Atualizado: 6 de out. de 2020
Different from Apps or websites that can be easily searched in the web using google, voice apps are tied to the inherent premise of ambient computing. If the premise is that you do not need to rely on one hundred apps to each one perform one small delimited task, you need to allow for the agent to find on behalf of the user what is the best app to solve his problem.
This is not only important for the user, to have his request fulfilled but important for companies that want to stay relevant in the voice space.
Amazon's approach to this can be divided into 2 major initiatives, launched in May 2018 and June 2020. Both of them relates to the same topic, Name Free interactions. On the first release, an interface called CanFulfilIntentRequest was released to skill developers so they could indicate in their interaction model which one of their intents could be fulfilled by user's requests. This works by guessing how a user would utter Alexa to solve a specific problem that could be tackled by your skill. After giving the appropriate information, your skill would now be eligible to be a candidate every time Alexa would need to query their database of (100.000) skills to fulfil a user's need.
The second and most recent effort from the Alexa team is called Name Free Interactions Toolkit (NFI) and was released earlier this year in June. It relies on the user's ability to create five suggested launch phrases and let Alexa derive others through machine learning. The eligibility formula is not shared with the users but it can rely on aspects other than the utterance, like the time the user stays in your skill after reaching it through a name free interaction. This second revised approach to discoverability is something to be used alongside CanFullfilIntentRequests.
You cannot pay for any of these spots which, at least for now, makes the market a bit more meritocratic at this point
Unfortunately, both of those initiatives are only available outside Anglophonic markets. If you develop in any other language you are stuck with:
A 50 character-long skill title;
160 character of short description;
1600 characters for the long description;
This is what Alexa takes in consideration to discover and recommend your skill so I advise you to do your homework and try to be the more descriptive possible during your submission process.

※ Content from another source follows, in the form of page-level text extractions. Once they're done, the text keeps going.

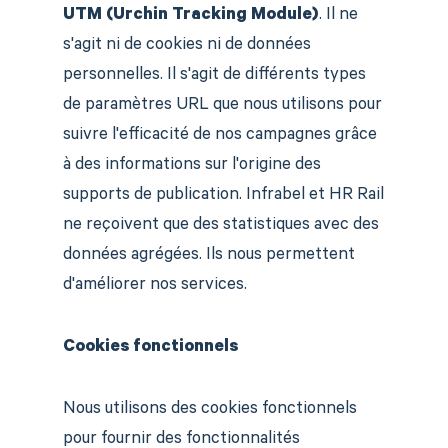
UTM (Urchin Tracking Module)
. Il ne
s'agit ni de cookies ni de données
personnelles. Il s'agit de différents types
de paramètres URL que nous utilisons pour
suivre l'efficacité de nos campagnes grâce
à des informations sur l'origine des
supports de publication. Infrabel et HR Rail
ne reçoivent que des statistiques avec des
données agrégées. Ils nous permettent
d'améliorer nos services.
Cookies fonctionnels
Nous utilisons des cookies fonctionnels
pour fournir des fonctionnalités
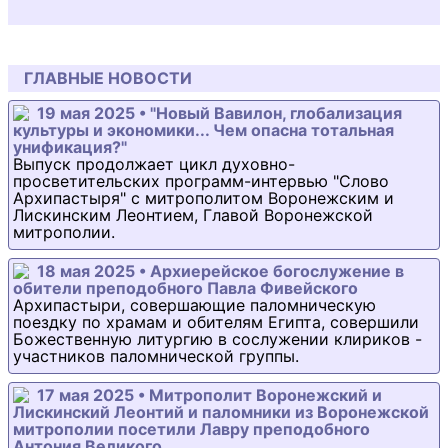
ГЛАВНЫЕ НОВОСТИ
19 мая 2025 • "Новый Вавилон, глобализация
культуры и экономики... Чем опасна тотальная
унификация?"
Выпуск продолжает цикл духовно-
просветительских программ-интервью "Слово
Архипастыря" с митрополитом Воронежским и
Лискинским Леонтием, Главой Воронежской
митрополии.
18 мая 2025 • Архиерейское богослужение в
обители преподобного Павла Фивейского
Архипастыри, совершающие паломническую
поездку по храмам и обителям Египта, совершили
Божественную литургию в сослужении клириков -
участников паломнической группы.
17 мая 2025 • Митрополит Воронежский и
Лискинский Леонтий и паломники из Воронежской
митрополии посетили Лавру преподобного
Антония Великого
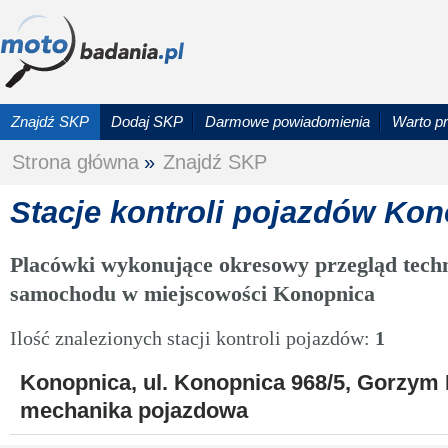
Znajdź SKP
Dodaj SKP
Darmowe powiadomienia
Warto p
Strona główna
»
Znajdź SKP
Stacje kontroli pojazdów Ko
Placówki wykonujące okresowy przegląd techn
samochodu w miejscowości Konopnica
Ilość znalezionych stacji kontroli pojazdów:
1
Konopnica, ul. Konopnica 968/5, Gorzym 
mechanika pojazdowa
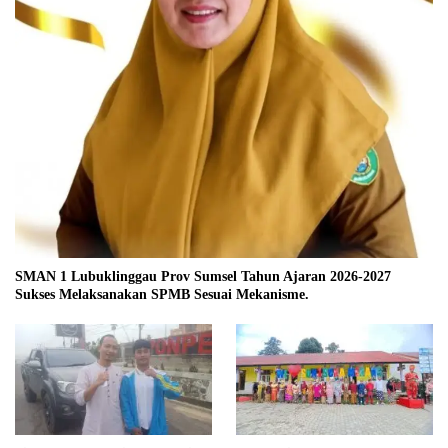
SMAN 1 Lubuklinggau Prov Sumsel Tahun Ajaran 2026-2027
Sukses Melaksanakan SPMB Sesuai Mekanisme.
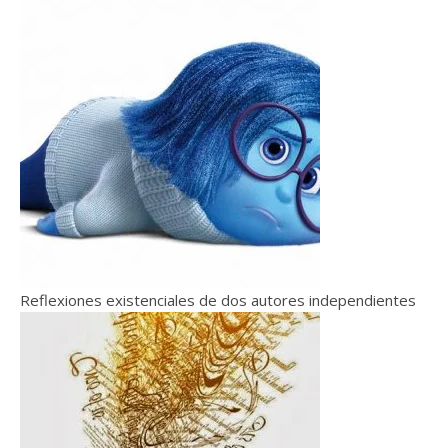
Reflexiones existenciales de dos autores independientes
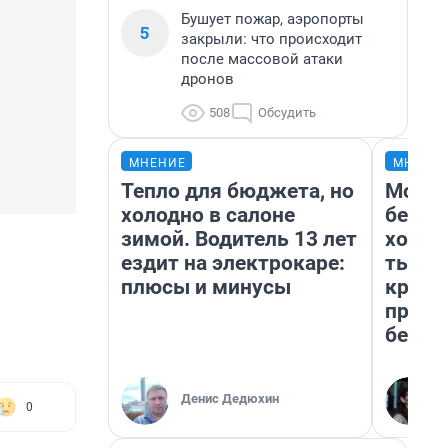
Бушует пожар, аэропорты
5
закрыли: что происходит
после массовой атаки
дронов
508
Обсудить
МНЕНИЕ
МНЕНИ
Тепло для бюджета, но
Мой б
холодно в салоне
береж
зимой. Водитель 13 лет
хотел
ездит на электрокаре:
тысяч
плюсы и минусы
креди
приех
безоп
Денис Дедюхин
0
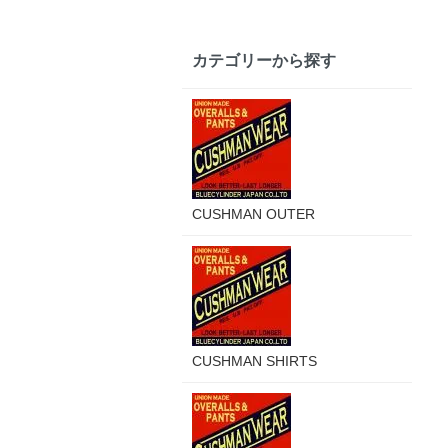
カテゴリーから探す
CUSHMAN OUTER
CUSHMAN SHIRTS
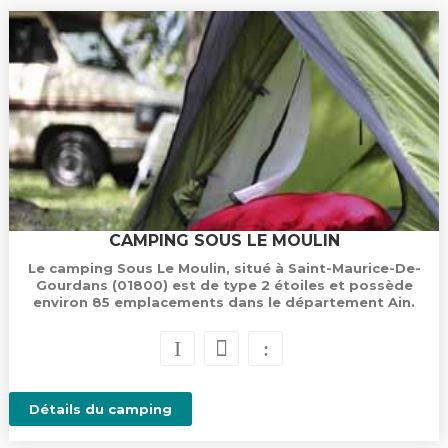
CAMPING SOUS LE MOULIN
Le camping Sous Le Moulin, situé à Saint-Maurice-De-
Gourdans (01800) est de type 2 étoiles et possède
environ 85 emplacements dans le département Ain.
Détails du camping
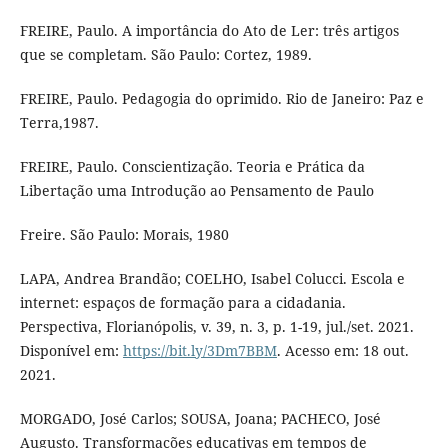
FREIRE, Paulo. A importância do Ato de Ler: três artigos
que se completam. São Paulo: Cortez, 1989.
FREIRE, Paulo. Pedagogia do oprimido. Rio de Janeiro: Paz e
Terra,1987.
FREIRE, Paulo. Conscientização. Teoria e Prática da
Libertação uma Introdução ao Pensamento de Paulo
Freire. São Paulo: Morais, 1980
LAPA, Andrea Brandão; COELHO, Isabel Colucci. Escola e
internet: espaços de formação para a cidadania.
Perspectiva, Florianópolis, v. 39, n. 3, p. 1-19, jul./set. 2021.
Disponível em:
https://bit.ly/3Dm7BBM
. Acesso em: 18 out.
2021.
MORGADO, José Carlos; SOUSA, Joana; PACHECO, José
Augusto. Transformações educativas em tempos de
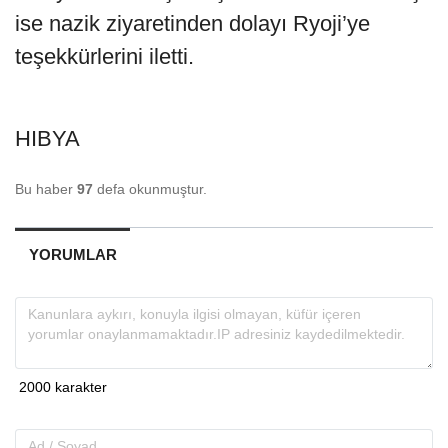
ise nazik ziyaretinden dolayı Ryoji’ye
teşekkürlerini iletti.
HIBYA
Bu haber
97
defa okunmuştur.
YORUMLAR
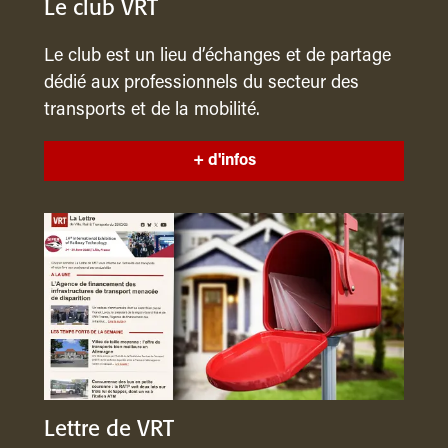
Le club VRT
Le club est un lieu d’échanges et de partage
dédié aux professionnels du secteur des
transports et de la mobilité.
+ d'infos
Lettre de VRT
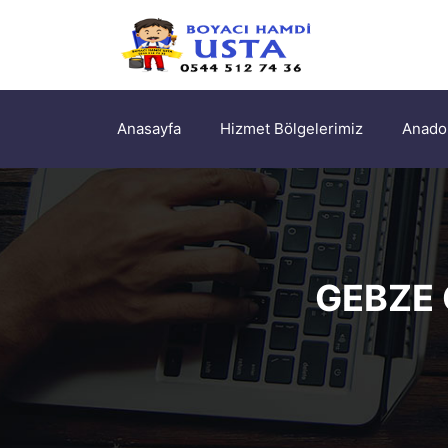
Anasayfa
Hizmet Bölgelerimiz
Anadol
GEBZE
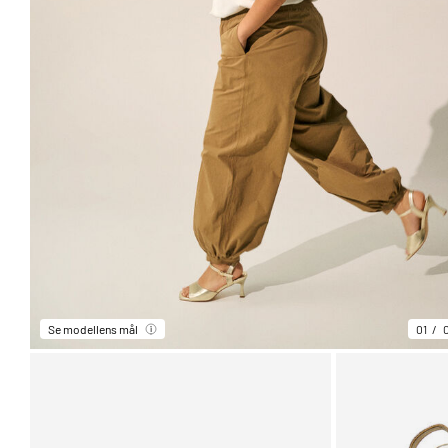
Se modellens mål
01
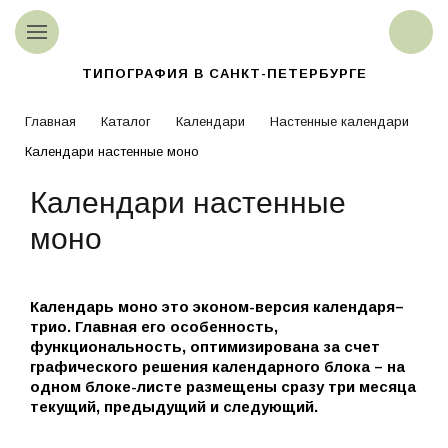
ТИПОГРАФИЯ В САНКТ-ПЕТЕРБУРГЕ
Главная
Каталог
Календари
Настенные календари
Календари настенные моно
Календари настенные
моно
Календарь моно это эконом-версия календаря–
трио. Главная его особенность,
функциональность, оптимизирована за счет
графического решения календарного блока – на
одном блоке-листе размещены сразу три месяца
текущий, предыдущий и следующий.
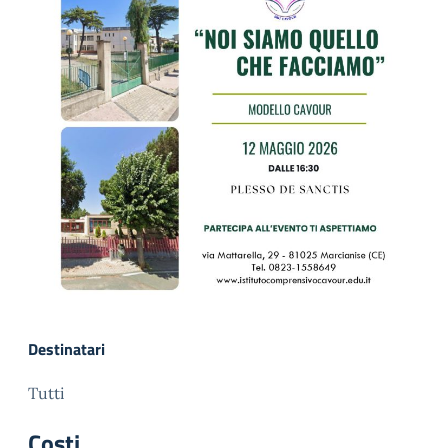
Destinatari
Tutti
Costi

Alexa may help you increase your discoverability if you do a pretty good job of driving customer activation and retention through what they call "Editorials" - shortcuts to activate the skills other than their invocation names, "Spotlights" which are the newsletter sent to all Alexa users weekly, "Trending Topics" the space in the Echo Show Screen and a "Feature Skill" banner on the Skill Store. You cannot pay for any of these spots which, at least for now, makes the market a bit more meritocratic at this point.
All other traditional digital and non-digital marketing channels are valuable resources to explore when aiming to drive traffic to your skill so be sure to resort to that if you want to increase discoverability for now.